Exercise prompt -> Extend the related-work passage on diffusion model samplers by writing what follows its last sentence.

Excerpt provided ->
## Begin
Samplers for Diffusion Models. Sampling in diffusion models is a highly researched domain primarily focused on numerically mitigating discretization errors. Prominent advancements include higher-order solvers [61, 64, 33] that maintain fidelity at low step counts, dynamic solver alternation [31, 71], and state reparameterizations that smooth integration pathways [69, 68, 5]. While these methods successfully reduce truncation errors and accelerate generation, they remain agnostic to the evolving spatial structure of the state. Our approach is fundamentally orthogonal: rather than strictly optimizing numerical precision, we optimize the allocation of stochastic energy by explicitly exploiting the model’s spectral bias. Leveraging Spectral Bias in Diffusion Models. A prominent line of research exploits the spectral bias of diffusion models during training by altering noise distributions. These methods rely on empirical heuristics to modify initial [53] or temporally-evolving noise distributions [17], or introduce formally grounded frequency-dependent processes like EqualSNR [8]. However, fundamentally altering the learning objective demands costly model retraining. In sharp contrast, our approach overcomes this barrier by introducing a purely plug-and-play sampler that harnesses spectral bias exclusively at inference time. To circumvent retraining costs, a separate line of work leverages spectral bias via inference-only modifications. These methods introduce ad-hoc adjustments to the generation pipeline, such as applying frequency-decoupled operations to the predicted state [43, 66], dynamically reweighting internal network activations [54], adjusting step-size schedules [27], or coupling spectral bias with positional encodings [19]. While effective, these techniques treat the underlying stochastic solver as a static black box. Our work targets this unexplored component: rather than modifying the network or its outputs post-hoc, we directly embed the spectral bias into the core sampling mechanism itself.
## End
[Outline lines]
## Begin
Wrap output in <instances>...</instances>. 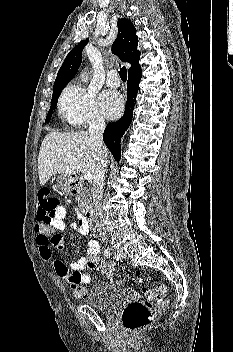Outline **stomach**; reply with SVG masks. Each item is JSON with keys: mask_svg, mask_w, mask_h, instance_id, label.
Instances as JSON below:
<instances>
[{"mask_svg": "<svg viewBox=\"0 0 233 352\" xmlns=\"http://www.w3.org/2000/svg\"><path fill=\"white\" fill-rule=\"evenodd\" d=\"M58 187L65 193L72 191V178L68 175H60L57 179Z\"/></svg>", "mask_w": 233, "mask_h": 352, "instance_id": "stomach-1", "label": "stomach"}]
</instances>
## End
Expected answer ->
3 Method

We now introduce our approach. Sec. 3.1 outlines standard diffusion background. Sec. 3.2 and 3.3 formalize the specific generative phenomena, inference-time spectral bias and noise energy preservation, that we leverage to build our framework. Building on these principles, Sec. 3.4 analyzes the spectral gap induced by standard SDEs. Finally, Sec. 3.5 details how CNS dynamically colors injected noise to actively steer the generated spectrum toward the true data manifold.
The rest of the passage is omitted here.